Department of Mathematics, University of Bergen, Bergen, Norway.
Computational Biology Unit, University of Bergen, Bergen, Norway.
PLoS Comput Biol. 2023 Mar 23;19(3):e1010953. doi: 10.1371/journal.pcbi.1010953. eCollection 2023 Mar.
Mitochondria are highly dynamic organelles, containing vital populations of mitochondrial DNA (mtDNA) distributed throughout the cell. Mitochondria form diverse physical structures in different cells, from cell-wide reticulated networks to fragmented individual organelles. These physical structures are known to influence the genetic makeup of mtDNA populations between cell divisions, but their influence on the inheritance of mtDNA at divisions remains less understood. Here, we use statistical and computational models of mtDNA content inside and outside the reticulated network to quantify how mitochondrial network structure can control the variances of inherited mtDNA copy number and mutant load. We assess the use of moment-based approximations to describe heteroplasmy variance and identify several cases where such an approach has shortcomings. We show that biased inclusion of one mtDNA type in the network can substantially increase heteroplasmy variance (acting as a genetic bottleneck), and controlled distribution of network mass and mtDNA through the cell can conversely reduce heteroplasmy variance below a binomial inheritance picture. Network structure also allows the generation of heteroplasmy variance while controlling copy number inheritance to sub-binomial levels, reconciling several observations from the experimental literature. Overall, different network structures and mtDNA arrangements within them can control the variances of key variables to suit a palette of different inheritance priorities.

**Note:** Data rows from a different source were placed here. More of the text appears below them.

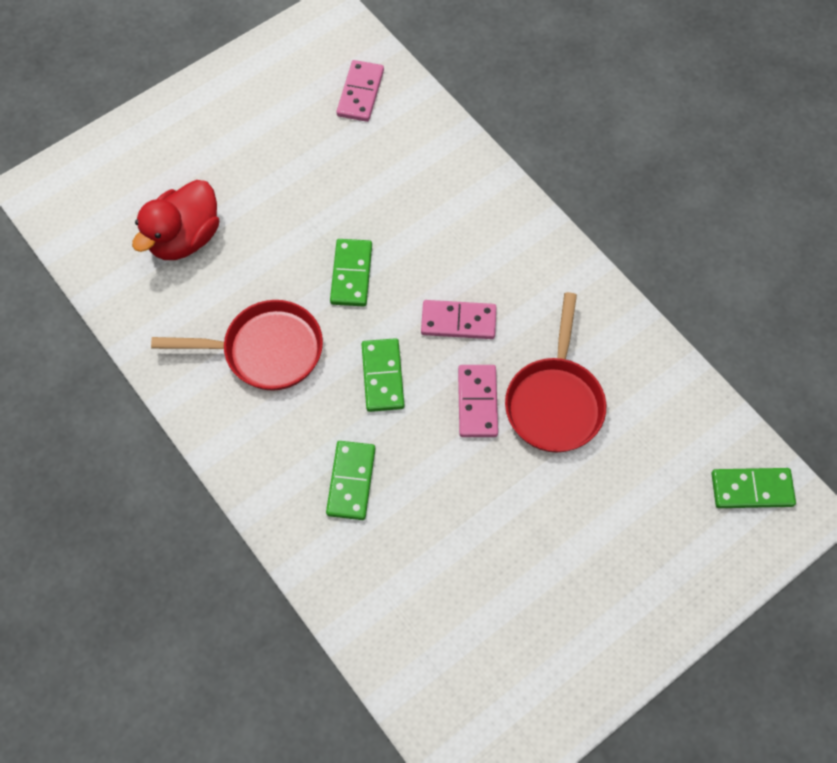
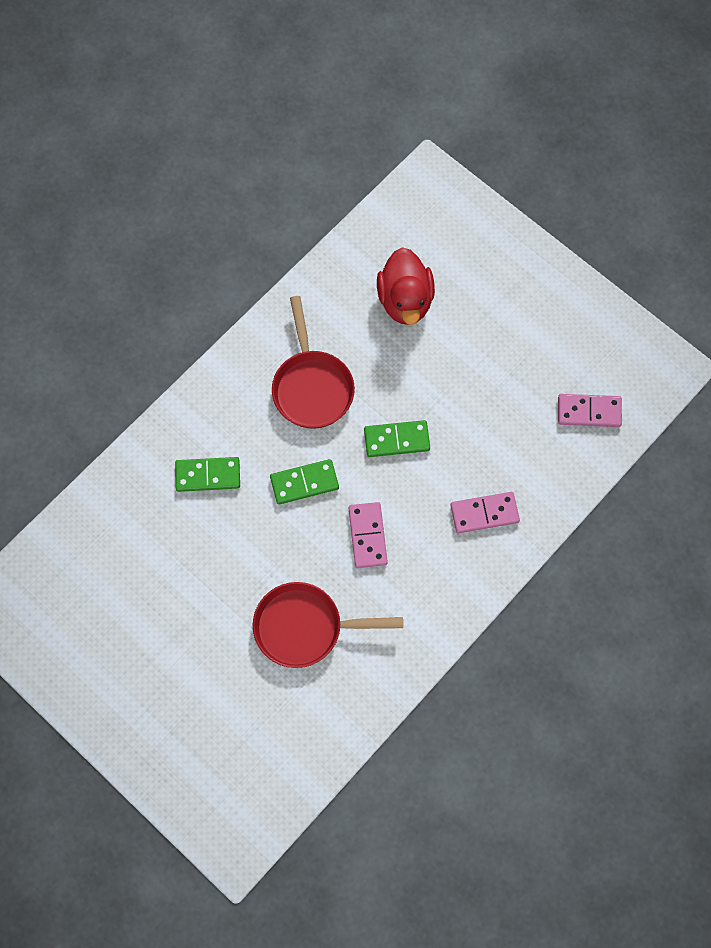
camera: 80 degrees right, 5 degrees up
red duck [132,180,219,260] -> red duck turned 120 degrees counterclockwise [377,247,435,325]
pink domino [458,365,498,437] -> pink domino moved to [450,492,520,533]
green domino [711,468,796,508] -> none

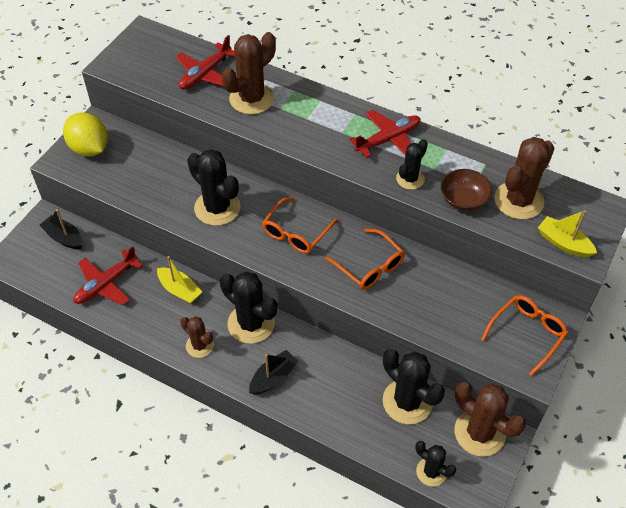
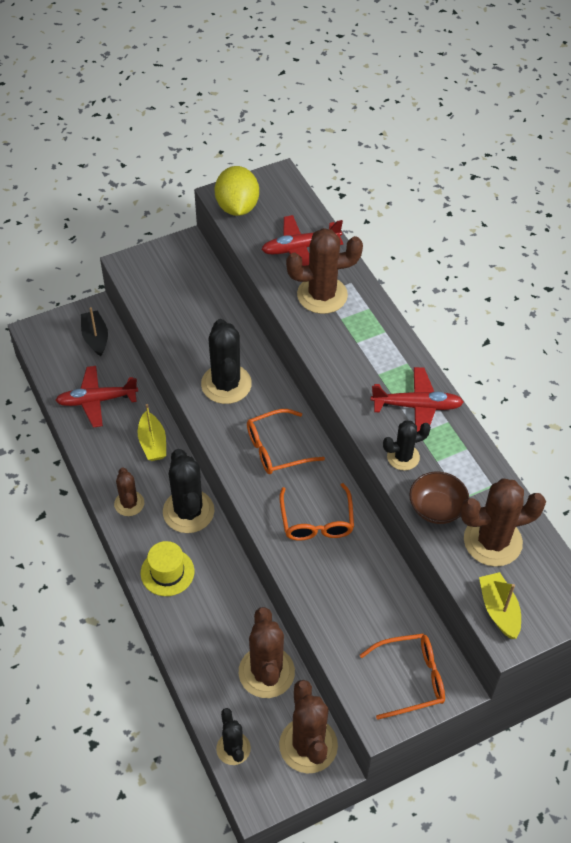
camera: 35 degrees right, 0 degrees up
yellow lemon [63,112,108,157] -> yellow lemon moved to [215,166,259,216]
black boat [249,350,298,395] -> yellow hat [141,541,194,596]
black cactus [383,349,445,424] -> brown cactus [239,607,295,698]

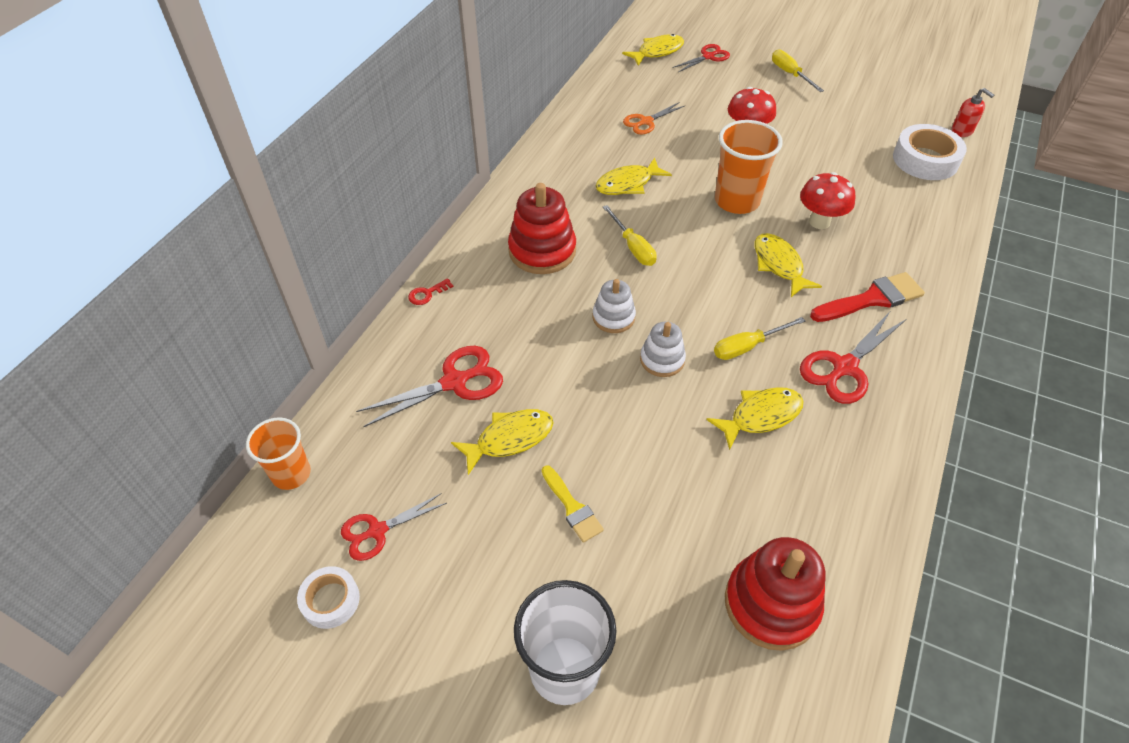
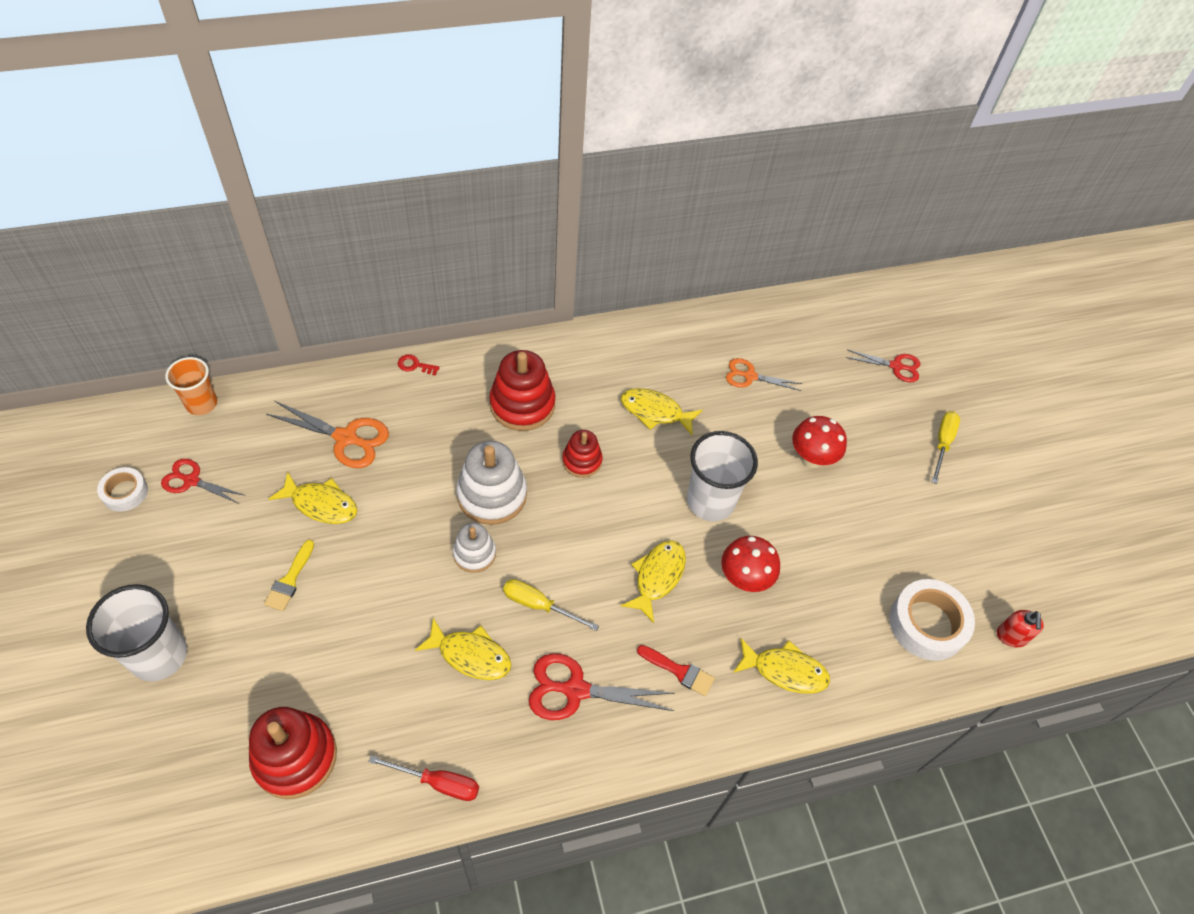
camera: 45 degrees right, 5 degrees up
red scissors [356,346,503,427] -> orange scissors [266,401,389,468]
white stacking toy [593,279,636,333] -> white stacking toy [456,441,527,525], size x1.69
yellow screwdriver [603,205,657,266] -> red stacking toy [562,430,603,478]
yellow fish [622,34,684,66] -> yellow fish moved to [733,638,830,694]
orange cup [715,120,783,214] -> white cup [687,431,758,521]
red brush [810,272,925,322] -> red brush [637,645,715,696], size x0.63
none -> red screwdriver [368,755,479,801]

线粒体是高度动态的细胞器,包含分布在整个细胞中的重要线粒体 DNA (mtDNA) 群体。线粒体在不同的细胞中形成不同的物理结构,从遍布整个细胞的网状网络到碎片化的单个细胞器。这些物理结构已知会影响细胞分裂之间 mtDNA 群体的遗传组成,但它们对分裂时 mtDNA 的遗传影响了解较少。在这里,我们使用在线粒体网状结构内外的 mtDNA 含量的统计和计算模型,来量化线粒体网络结构如何控制遗传 mtDNA 拷贝数和突变负荷的方差。我们评估了基于矩的近似值来描述异质性方差的用途,并确定了在几种情况下,这种方法存在缺陷。我们表明,网络中一种 mtDNA 类型的偏向性包含可以显著增加异质性方差(充当遗传瓶颈),而通过细胞控制网络质量和 mtDNA 的分布则可以相反地将异质性方差降低到二项式遗传模式以下。网络结构还可以在控制拷贝数遗传到亚二项式水平的同时产生异质性方差,从而调和实验文献中的几个观察结果。总的来说,不同的网络结构和其中的 mtDNA 排列可以控制关键变量的方差,以适应不同的遗传优先级。